[ЗАДАНИЯ]
1. Перепишите часть отрывка о Шаляпине от слов «Предстоял любопытный третейский» до слов «с ним одним.» включительно, везде заменив «третейский суд» на «товарищеский суд».
2. Продолжите отрывок о Шаляпине, начав сразу после его последнего предложения.

[ТЕКСТ ДЛЯ ЧТЕНИЯ]
**********

У него была склонность сутяжничать, скорее комическая, чем антипатичная, потому что судебные дела он обычно проигрывал.
Предстоял любопытный третейский суд между Шаляпиным и его старым другом художником Константином Коровиным. Вопрос возник в некотором роде принципиальный о праве художника продавать портрет без разрешения оригинала. Коровин написал портрет Шаляпина и продал одному коллекционеру без разрешения артиста. Неизвестно, чем кончился третейский суд, но это был не единственный конфликт Шаляпина с Коровиным, да и не с ним одним.
Когда строил дачу, то долго торговался и спорил с окрестными крестьянами; они чувствовали в нем «своего», хитрого русского мужика — скопидома, но близкие люди понимали, что для Шаляпина это была своего рода игра, он вошел в роль «хозяина» и разыгрывал из себя скаредную душу, и даже обижался, когда Коровин и Серов посмеивались над ним.
Обо всем этом мы были наслышаны, но настолько была велика власть его артистического обаяния, что эти противоречия характера, эта пропасть, лежащая между Шаляпиным-артистом и Шаляпиным-человеком, как бы не существовала для нас в ту крымскую весну. Мы сами, того не замечая, превратились в его верную свиту, в его поклонников, хотя среди нас были артисты, завоевавшие себе имя и славу, и не только в кинематографии. И Шаляпину нравилось это поклонение здесь, вдали от столиц, бескорыстное поклонение его таланту. И он сумел показать свое благоволение окружавшей его молодежи.
По дороге из Гурзуфа в Суук-Су можно было еще недавно видеть железную ограду и калитку. За оградой не было и следа жилья. Одинокая тропа вела на скалу над гротом. Все вокруг принадлежало богатой землевладелице, некоей Денисовой, но скала принадлежала Шаляпину. Отсюда, с огромной высоты, открывается море и Аю-Даг, точно спина медведя, жадно припавшего к воде.

**********

Сохранённые записи из коллекции

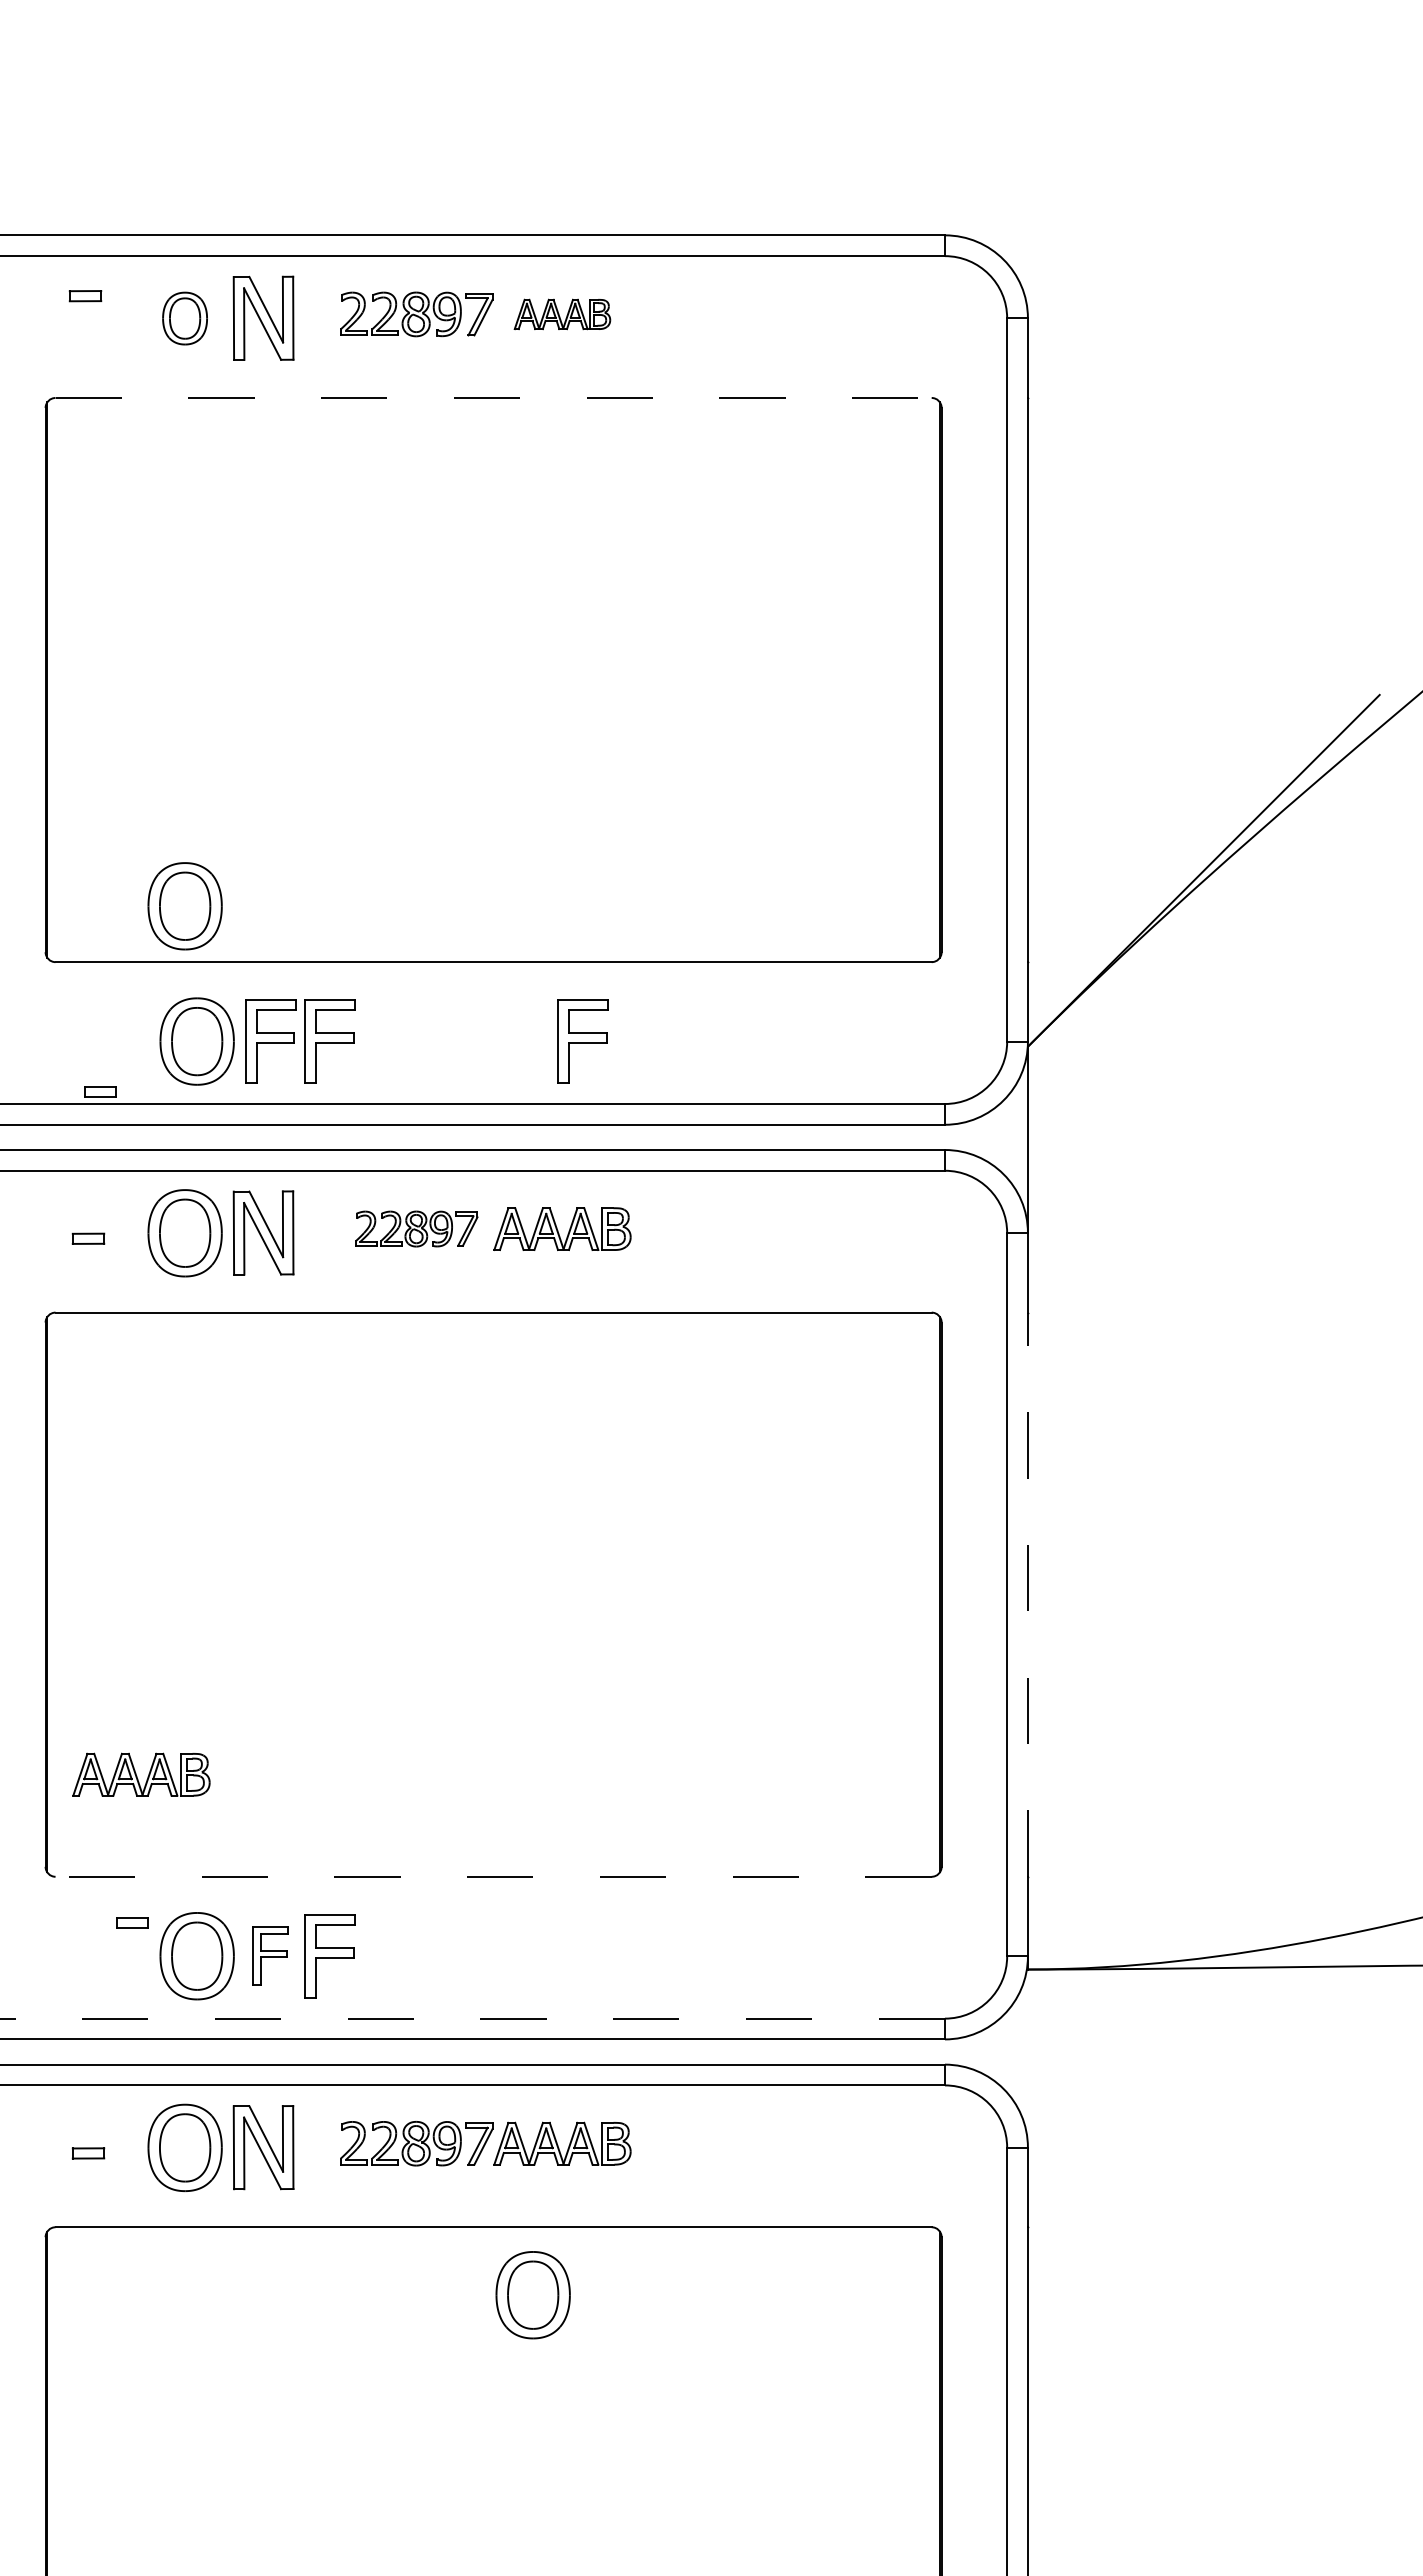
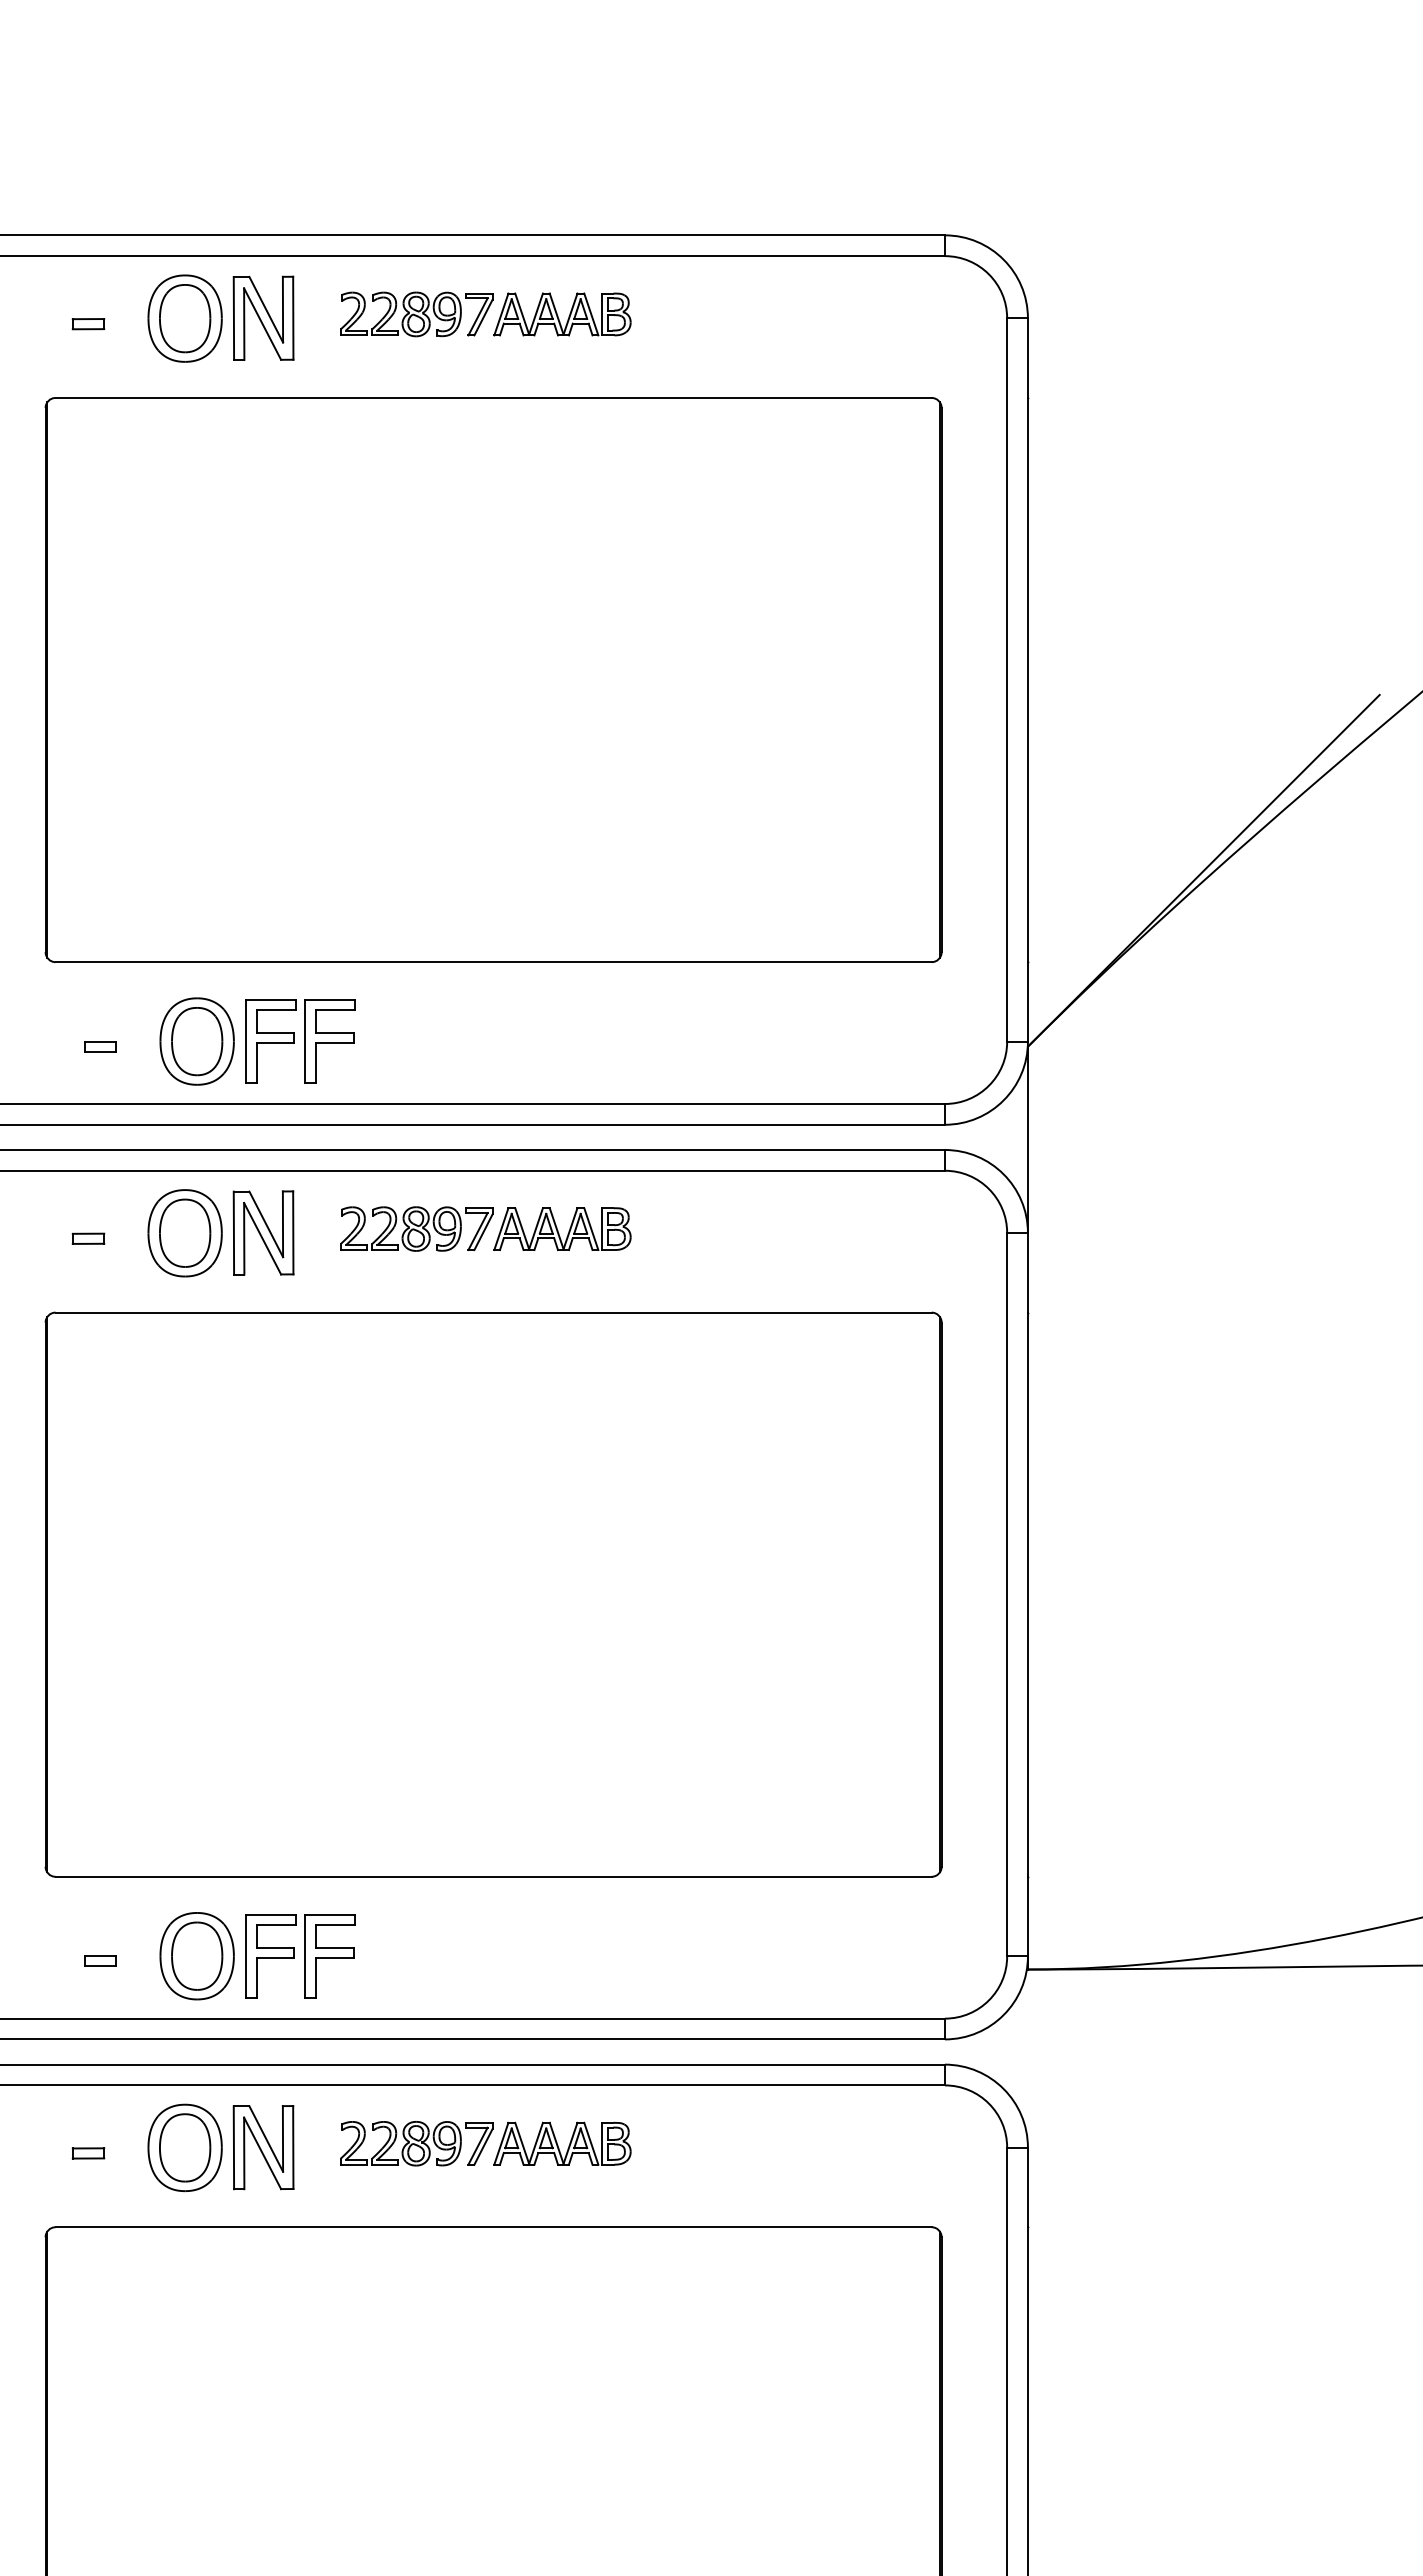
part at (85, 296) position: (85, 296) -> (88, 324)
part at (562, 314) size: 99x33 px -> 139x45 px
part at (184, 318) size: 46x55 px -> 76x89 px
line at (494, 397): dashed -> solid
part at (184, 906): present -> none
part at (582, 1041): present -> none
part at (100, 1091) position: (100, 1091) -> (100, 1046)
part at (416, 1228) size: 124x38 px -> 154x46 px
line at (1027, 1594): dashed -> solid
part at (141, 1774): present -> none
line at (493, 1876): dashed -> solid
part at (132, 1922) position: (132, 1922) -> (100, 1960)
part at (270, 1955) size: 37x60 px -> 52x85 px
line at (472, 2018): dashed -> solid
part at (532, 2295): present -> none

**********

[ОТВЕТЫ]
1.
Предстоял любопытный товарищеский суд между Шаляпиным и его старым другом художником Константином Коровиным. Вопрос возник в некотором роде принципиальный о праве художника продавать портрет без разрешения оригинала. Коровин написал портрет Шаляпина и продал одному коллекционеру без разрешения артиста. Неизвестно, чем кончился товарищеский суд, но это был не единственный конфликт Шаляпина с Коровиным, да и не с ним одним.

2.
Однажды вечером к скале Шаляпина двинулась странная процессия с фонарями и свечами под стеклянными колпаками. Здесь были артисты, приглашенные Шаляпиным, гитаристы и знакомые рыбаки из Гурзуфа и повара из ресторана-поплавка. Шествие двигалось уже в темноте, когда парк опустел и не было любопытных. Ночь была темная, луна была на ущербе. На скале у костра стояли симметрично расставленные четыре бочонка. Костер горел, раздуваемый ночным ветерком с моря, жарили шашлыки, потрескивал бараний жир. Владелец скалы лежал на ковре в превосходном настроении. Он рассказывал анекдот о волжском купце, поехавшем в первый раз за границу, о том, как, попав в Гамбург, купец запил на Гамбургском вокзале и спьяна снова сел в поезд и вернулся в Нижний-Новгород. Когда же спрашивали купца о загранице, он неизменно повторял: «Ну и пьют же в Гамбурге, ну и пьют!», хотя пил, собственно, он один, и притом в полном одиночестве.
Мы слушали этот рассказ во второй раз, но не могли не смеяться: уж очень живо и притом с комической серьезностью рассказывал Шаляпин. Потом драматическая актриса читала стихи Некрасова, отрывок из «Русских женщин», очень тепло и трогательно.
Костер погас, бочонки с вином опустели, зазвенели гитары. Луна зашла за горный кряж, стало совсем темно, догорели свечи в стеклянных колпаках. Ярко светили звезды, была теплая крымская ночь, трещали цикады, и чуть слышно долетал до скалы тихий плеск прибоя. И неожиданно Шаляпин запел. Он пел без аккомпанемента «Лучинушку». Как странно, как чудесно прозвучала южной ночью, на скале над морем русская песня! И с этой минуты он пел песню за песней, не заставляя себя просить, пел в каком-то радостном, снизошедшем на него вдохновении. Он пел «Сомнение» Глинки. С каким-то сдавленным рыданием и горечью пропел:

Не верю, не верю наветам коварным…

И такая укоризна, такая печаль была в этом неповторимом голосе, что женщины-артистки украдкой вытирали набегающие слезы.
Даже в старинном и довольно пошлом романсе «Глядя на луч пурпурного заката» он спел с таким благородством «мою любовь, и ту забыли вы». Слово «забыли» звучало у него, как стон отчаяния, как страстный упрек. Удивительно, как можно было так наполнить искренним чувством бесцветные слова «жестокого романса».
За горным склоном поднималось солнце, звезды бледнели, нежно-голубым, бледным сиянием открылось нам с огромной высоты море, и вдруг, подняв высоко еле мерцавший фонарь, Шаляпин запел:

Ты, солнце святое, гори!
Как эта лампада бледнеет
Пред ясным восходом зари,
Так ложная мудрость мерцает и тлеет
Пред солнцем бессмертным ума.
Да здравствует солнце, да скроется тьма!

Это было в мае 1917 года в Крыму, в Гурзуфе, на скале, которую и теперь называют «Скалой Шаляпина».
14
Однажды у Горького спросили:
— Как вы думаете, Алексей Максимович, умный человек Шаляпин?
Горький вскинул глаза на собеседника и, пристально поглядев, ответил вопросом:
— А вы как думаете?
— Если судить по тому, как он поет хотя бы «Пророка», да и по многому другому, — умный.
Горький снова поглядел на собеседника, наклонился и взволнованным голосом сказал:
— Умнейший мужик. Умнейший… в своем деле.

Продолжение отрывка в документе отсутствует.